From Trepidation to Fulfillment: My Fulbright Experience in Armenia

Richard Bieker, Professor of Economics at Delaware State University
2015-2016 Fulbright U.S. Scholar to Armenia

Armenia, a former Soviet Republic, is a small landlocked country of about 3 million inhabitants.  It is bordered by Turkey on the west, Georgia on the north, Iran on the south and Azerbaijan on the east. During its long history it has survived invasions by the Romans, the Turks, the Persians, the Russians and the Mongols.  While present day Armenia contains some features of both eastern and western civilizations, its unique culture remains intact.  It has its own alphabet and language.

My primary interest in Armenia was as an economist and educator.  As an economist I was interested in examining some of the economic issues that Armenia, a small geographically isolated country, faced as it transitioned to a market based economy.  As an educator, I was interested in introducing a problem-based learning approach into the economics curriculum at American University of Armenia (AUA), my proposed host institution.  A Fulbright grant  for which I applied would provide me with the opportunity to pursue both of these interests.

 So, when I received word that I was awarded a Fulbright grant to that country I was elated.  However, despite my extensive research and planning, I must admit that I was still a bit anxious as I began my 5,562 mile-18 hour journey to Yerevan in January 2016. 

I could not have received a warmer welcome from the faculty and staff at my host institution, AUA, especially from the faculty and staff in the College of Business and Economics, as I began fulfilling the requirements of my grant: “Integrating Problem Based and Blended Learning into the University Economics Curriculum at American University of Armenia.” 

Faculty in the College of Business and Economics willingly gave of their time to provide suggestions for developing problem-based learning topics that they thought would be of interest to the AUA students.  In addition, they provided many suggestions for setting up my principles of microeconomics course using the problem-based learning format and for using the Moodle Learning Management System to support the course.  I am particularly grateful to Professor Knar Khachatryan, Chair of the undergraduate program in business, for her constant encouragement and support throughout my stay. And, I will always cherish the many hours of stimulating and enlightening discussions that I had with Professors Vahram Ghushchyan, Vardan Baghdasaryan, Gayane Barseghyan, Mikayel Tovmasyan and Aleksandr Grigoryan during our research seminars, faculty meetings and informal discussions. I believe that we all benefited immensely from this interaction. Certainly I learned so much from this very dedicated group of professors. Furthermore, I believe that all of us came away with a greater appreciation of the value of faculty collaboration in teaching and student-centered problem based-learning. Most importantly, some faculty at AUA will introduce problem-based learning into their classes during the next academic year. And I will also continue to make use of problem based learning.

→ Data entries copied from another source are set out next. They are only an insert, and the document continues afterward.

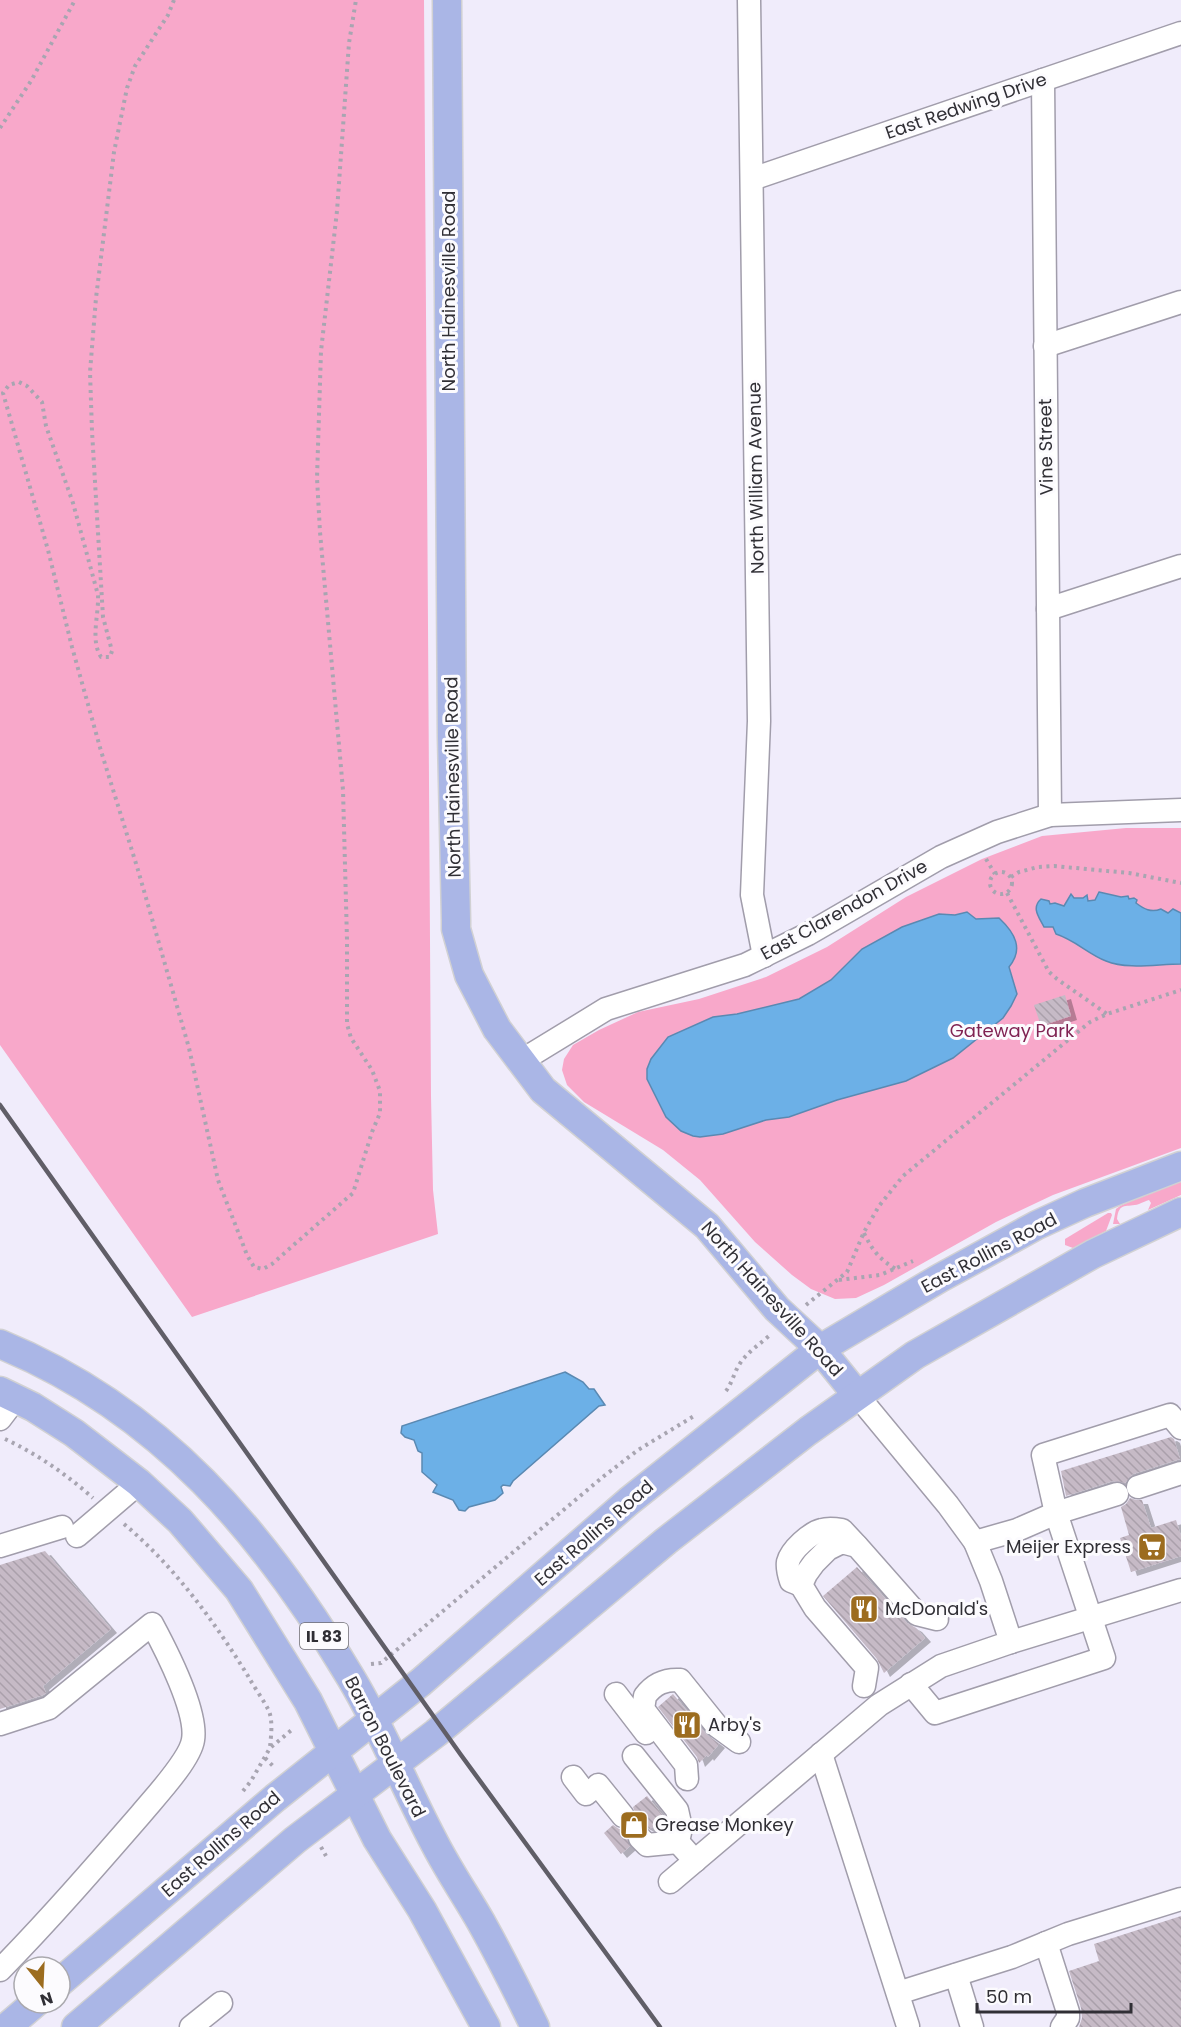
<svg xmlns="http://www.w3.org/2000/svg" width="1181" height="2027" font-family="Poppins,sans-serif">
	<defs>
		<pattern id="building-back-hatch" width="6" height="6" patternUnits="userSpaceOnUse" patternTransform="scale(1.5)"><rect width="6" height="6" fill="#c6bac6"/><path d="M-1 5l2 2M0 0l6 6M5-1l2 2" fill="none" stroke="#aaa0ab"/></pattern>
		<filter id="shadow"><feDropShadow dx="6" dy="4" stdDeviation="0" flood-color="#0004"/></filter>
	</defs>
	<rect width="100%" height="100%" fill="#f0ecfb"/>
	<g fill="#f8a8ca">
		<polygon points="0,0 424,0 431,1096 433,1190 438,1234 192,1317 0,1045"/>
		<polygon points="1126,828 1181,828 1181,1148 1053,1195 996,1222 884,1285 856,1298 835,1299 811,1289 792,1275 755,1242 700,1180 663,1150 584,1102 567,1085 562,1070 564,1059 573,1045 599,1030 638,1012 699,999 766,977 827,947 906,897 982,859 1042,836"/>
		<path d="M1181,1178V1195L1148,1210L1151,1203L1149,1200C1146,1201 1143,1202 1139,1204C1127,1208 1119,1201 1117,1219L1120,1224H1113L1116,1209L1120,1206Z"/>
		<polygon points="1108,1213 1111,1213 1112,1215 1106,1231 1073,1248 1065,1245 1065,1239"/>
	</g>
	<g fill="#6cb0e7" stroke="#5a89b2" stroke-width="1.5">
		<path d="M1099,892L1121,897L1128,896L1129,899L1134,898L1137,900L1136,903C1144,909 1151,913 1161,909L1168,913L1173,909L1181,913V964C1157,964 1128,970 1106,961C1088,954 1075,940 1056,934L1053,927H1044C1039,917 1031,908 1041,899L1049,901L1050,904L1055,903L1064,906L1071,894L1074,898H1083L1087,895L1088,901L1095,900Z"/>
		<path d="M967,912L976,919L999,918C1015,933 1024,949 1009,967L1017,994L1011,1006L1003,1018L953,1058L906,1081L837,1100L789,1117L766,1120L723,1134L700,1137L693,1136L681,1131L666,1117L647,1079V1069L651,1059L668,1037L713,1017L737,1014L799,999L831,980L862,949L902,927L939,914L955,915Z"/>
		<polygon points="565,1372 583,1382 589,1389 594,1389 605,1405 599,1406 513,1481 510,1486 503,1485 501,1487 503,1493 495,1500 469,1507 465,1511 459,1510 453,1500 433,1492 437,1485 422,1472 422,1453 418,1451 414,1440 405,1437 401,1433 402,1426"/>
	</g>
	<g fill="url(#building-back-hatch)" filter="url(#shadow)">
		<polygon points="1065,995 1071,1016 1041,1026 1034,1005"/>
		<polygon points="1171,1437 1174,1439 1180,1459 1133,1474 1125,1483 1113,1481 1066,1496 1061,1471"/>
		<polygon points="1130,1498 1136,1500 1142,1500 1151,1528 1176,1520 1181,1536 1181,1556 1131,1572 1120,1538 1129,1535 1121,1507 1126,1504"/>
		<polygon points="45,1551 111,1629 43,1686 46,1693 43,1695 0,1709 0,1565"/>
		<polygon points="857,1567 907,1623 916,1628 925,1638 884,1673 877,1659 823,1596"/>
		<polygon points="673,1694 706,1734 719,1744 708,1757 707,1755 699,1763 697,1757 658,1707"/>
		<polygon points="647,1796 664,1817 650,1829 643,1825 636,1825 631,1828 627,1835 630,1846 621,1854 604,1833 613,1825 619,1829 624,1829 632,1826 636,1820 636,1815 633,1807"/>
		<polygon points="1181,1916 1181,2027 1079,2027 1082,2018 1081,2008 1069,1971 1099,1961 1094,1944"/>
	</g>
	<g fill="none" stroke-linecap="round" stroke-linejoin="round">
		<g stroke="#a19dab" stroke-width="25">
			<g id="minor">
				<polyline points="749,0 759,721 752,895 764,956"/>
				<polyline points="1043,80 1050,815"/>
				<polyline points="752,179 1181,33"/>
				<polyline points="1045,346 1181,302"/>
				<polyline points="1048,609 1181,566"/>
				<polyline points="521,1061 606,1009 745,965 808,934 941,857 997,832 1050,815 1181,810"/>
				<polyline points="0,1419 16,1398"/>
				<polyline points="1138,1487 1181,1473"/>
				<polyline points="77,1536 139,1483"/>
				<polyline points="975,1542 1017,1530 1056,1513 1117,1494"/>
				<polyline points="0,1546 62,1527"/>
				<path d="M801,1585L791,1581C789,1575 787,1569 788,1562C791,1550 810,1533 822,1530C828,1528 836,1529 842,1530L856,1545"/>
				<polyline points="1011,1642 1181,1590"/>
				<polyline points="911,1684 935,1713 1104,1658 1056,1513 1043,1455 1170,1415 1181,1428"/>
				<polyline points="864,1686 867,1668 815,1608 801,1585 806,1574 814,1563 828,1549 842,1542 857,1546 917,1614 937,1619"/>
				<polyline points="616,1694 646,1733"/>
				<path d="M0,1724L49,1708L152,1624C166,1650 198,1712 193,1740C190,1760 155,1797 141,1814C95,1867 49,1920 0,1970"/>
				<polyline points="821,1754 908,2026"/>
				<polyline points="634,1756 677,1810 681,1828 678,1842 695,1861"/>
				<polyline points="573,1777 586,1794 591,1790"/>
				<path d="M687,1779L686,1765L643,1709L645,1696C654,1684 664,1679 680,1680L717,1726L739,1742"/>
				<polyline points="598,1785 623,1816"/>
				<polyline points="640,1838 647,1845 678,1842"/>
				<polyline points="670,1882 879,1705 941,1666 1011,1642 991,1581 975,1542 948,1505 857,1395"/>
				<polyline points="1046,1943 1068,2012 1068,2018 1062,2027"/>
				<polyline points="956,1975 972,2027"/>
				<polyline points="898,1993 1012,1957 1068,1934 1181,1899"/>
				<polyline points="191,2027 221,2003"/>
			</g>
		</g>
		<g stroke="#d1d1d3" stroke-width="31">
			<g id="major">
				<polyline points="447,0 452,737 456,920 456,929 469,975 497,1029 543,1090 707,1226 777,1309 820,1349 857,1395"/>
				<path d="M0,1344C161,1410 264,1533 351,1678C383,1731 406,1790 435,1844C449,1871 466,1896 481,1922C500,1956 518,1992 535,2027"/>
				<polyline points="0,1391 33,1407 74,1433 139,1483 180,1521 239,1590 308,1701 377,1839 422,1910 486,2027"/>
				<polyline points="60,1982 275,1798 421,1682 629,1501 820,1349 940,1278 1037,1225 1085,1203 1181,1166"/>
				<polyline points="7,2027 35,2003"/>
				<polyline points="76,2027 295,1840 436,1733 666,1541 808,1431 915,1355 1093,1254 1181,1212"/>
			</g>
		</g>
		<g stroke="#a8a5b1" stroke-width="4" stroke-dasharray="3 4.5" stroke-linecap="butt">
			<path d="M174,0L168,15L135,66L127,88L114,152L96,298L90,372L92,431L103,617L112,651L110,657H101C90,640 99,615 98,595L73,503L46,426L42,402L27,386L19,382L9,385L3,393L48,550L72,647L101,751L138,870L189,1048L218,1180L247,1255L254,1267L263,1269L272,1264L353,1193L372,1132L380,1113V1091L372,1070L351,1038L347,1024V940L343,790L320,532L317,478L321,351L337,211L349,43L356,0"/>
			<polyline points="0,128 31,81 75,0"/>
			<polyline points="986,859 995,874"/>
			<circle cx="1001" cy="883" r="11"/>
			<polyline points="1011,877 1019,872 1038,867 1054,866 1129,873 1181,883"/>
			<polyline points="1007,893 1049,972 1057,979 1107,1014"/>
			<path d="M864,1233C872,1250 880,1260 896,1269"/>
			<polyline points="839,1280 880,1275 913,1261"/>
			<polyline points="806,1305 847,1272 864,1232 879,1206 903,1176 1090,1022 1107,1014 1181,990"/>
			<path d="M726,1391C732,1383 734,1373 739,1365C747,1352 759,1345 770,1335"/>
			<path d="M5,1439C37,1454 66,1474 93,1498"/>
			<path d="M124,1524C174,1566 214,1621 248,1676C254,1687 263,1699 269,1711C273,1722 271,1736 270,1747"/>
			<polyline points="371,1664 381,1663 604,1476 638,1450 694,1416"/>
			<polyline points="265,1758 275,1768"/>
			<polyline points="243,1791 251,1781 270,1748 294,1728"/>
			<polyline points="321,1847 326,1856"/>
		</g>
		<use href="#minor" stroke="#fff" stroke-width="22"/>
		<use href="#major" stroke="#aab6e6" stroke-width="28"/>
		<polyline stroke="#605e67" stroke-width="4.5" points="0,1105 461,1755 660,2027"/>
	</g>
	<defs>
		<g id="supermarket-square" transform="scale(1.5)"><rect x="-9" y="-9" width="18" height="18" rx="4" fill="#9c6c1f" stroke="#fcfbfe"/><path d="M-6-5.5h2.5l.6 2H6L4.5 2H-2.5L-4.4-4H-6ZM-1.5 3.2a1.3 1.3 0 1 0 .1 0ZM3 3.2a1.3 1.3 0 1 0 .1 0Z" fill="#fff"/></g>
		<g id="restaurant-square" transform="scale(1.5)"><rect x="-9" y="-9" width="18" height="18" rx="4" fill="#9c6c1f" stroke="#fcfbfe"/><path d="M-5-6h1v4h1v-4h1v4h1v-4h1v5L-1.5 .5V6h-2V.5L-5-1ZM5-6V6H3V1.5H1.5Q1.5-4 5-6Z" fill="#fff"/></g>
		<g id="shop-square" transform="scale(1.5)"><rect x="-9" y="-9" width="18" height="18" rx="4" fill="#9c6c1f" stroke="#fcfbfe"/><path d="M-5-2.5h2.3a2.7 3.5 0 0 1 5.4 0H5L5.5 6h-11ZM-1.5-2.5h3a1.5 2.3 0 0 0-3 0Z" fill="#fff"/></g>
	</defs>
	<g fill-rule="evenodd">
		<use href="#supermarket-square" x="1152" y="1547"/>
		<use href="#restaurant-square" x="864" y="1609"/>
		<use href="#restaurant-square" x="687" y="1725"/>
		<use href="#shop-square" x="634" y="1825"/>
	</g>
	<g text-anchor="middle" stroke-width="6" stroke-linejoin="round" paint-order="stroke">
		<rect fill="#fcfbfe" stroke="#6d6c71" stroke-width="1.5" x="300" y="1623" width="48" height="26" rx="4.5"/>
		<g font-size="16" font-weight="bold" fill="#302f35">
			<text x="324" y="1642">IL 83</text>
		</g>
		<g font-size="18" fill="#302f35" stroke="#fcfbfe">
			<text transform="translate(966 106) rotate(-19)" y="6">East Redwing Drive</text>
			<text transform="translate(449 291) rotate(-90)" y="6">North Hainesville Road</text>
			<text transform="translate(1046 447) rotate(-91)" y="6">Vine Street</text>
			<text transform="translate(756 478) rotate(-91)" y="6">North William Avenue</text>
			<text transform="translate(453 777) rotate(-91)" y="6">North Hainesville Road</text>
			<text transform="translate(844 910) rotate(-29)" y="6">East Clarendon Drive</text>
			<text transform="translate(989 1253) rotate(-28)" y="6">East Rollins Road</text>
			<text transform="translate(772 1299) rotate(48)" y="6">North Hainesville Road</text>
			<text transform="translate(594 1533) rotate(-41)" y="6">East Rollins Road</text>
			<text transform="translate(385 1747) rotate(63)" y="6">Barron Boulevard</text>
			<text transform="translate(221 1844) rotate(-41)" y="6">East Rollins Road</text>
		</g>
		<g font-size="18" fill="#802353" stroke="#fcfbfe">
			<text x="1012" y="1037">Gateway Park</text>
		</g>
		<g font-size="18" fill="#302f35" stroke="#fcfbfe" text-anchor="start">
			<text x="1131" y="1553" text-anchor="end">Meijer Express</text>
			<text x="885" y="1615">McDonald's</text>
			<text x="708" y="1731">Arby's</text>
			<text x="655" y="1831">Grease Monkey</text>
		</g>
	</g>
	<g transform="translate(42 1985) rotate(162)"><circle r="28" fill="#fcfbfe" stroke="#aaa9ae" stroke-width="1.5"/>
	<path d="M0-4.5L10 22L0 15L-10 22Z" fill="#9c6c1f"/>
	<text y="-9" font-size="16" font-weight="bold" text-anchor="middle" fill="#302f35">N</text>
	</g>
	<path d="M977 2003v9h154v-9" fill="none" stroke="#302f35" stroke-width="3"/>
	<text x="986" y="2003" font-size="18" fill="#302f35" stroke="#fcfbfe" stroke-width="4.5" paint-order="stroke">50 m</text>
</svg>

But most of all, I will always cherish the time that I spent with the wonderful group of 25 students who were enrolled in my Principles of Microeconomics class. We covered all of the content that is typically covered in a Principles of Microeconomics course at an American University. However, I used a problem-based interactive method of instruction rather than the typical lecture method and some cases used in the class were based on the Armenian experience and developed specifically for the class. While I have used problem based learning for a number of years, this pedagogical approach was new to the students.  However, they eagerly embraced the interactive learning style embodied in this approach.  In addition to mastering the process skills embodied in problem based-learning, the students demonstrated that they mastered the content as measured by a standardized comprehensive final examination. Working with this group of students was one of the most productive and enjoyable experiences of my entire teaching career. I found them to be bright, hard-working, very eager to learn and especially open to new ideas and methods of learning. 

Fortunately, I expect my relationship with AUA to continue for a long time. I will continue to work with the faculty there to develop problem-based learning cases for use in the Principles of Economics classes at AUA. We also plan to make these cases available to other universities in Armenia. In addition, we plan to submit some of the cases for publication. At this time, one case entitled “Friend, Can You Spare a Kidney for Our Son Levon?” that was used in the Principles of Microeconomics class that I taught is in the process of being submitted to a Problem-Based Learning Clearinghouse for publication.

Finally, I am hopeful that my venture that was made possible by a Fulbright grant is but the beginning of a long relationship between my host and home institutions. During the forthcoming academic year I plan to work with the Dean of the College of Business at my home institution and the Dean of the College of Business and Economics at AUA to initiate a faculty and student exchange program. I feel quite certain that faculty and students at both institutions will benefit immensely from such faculty and student exchanges.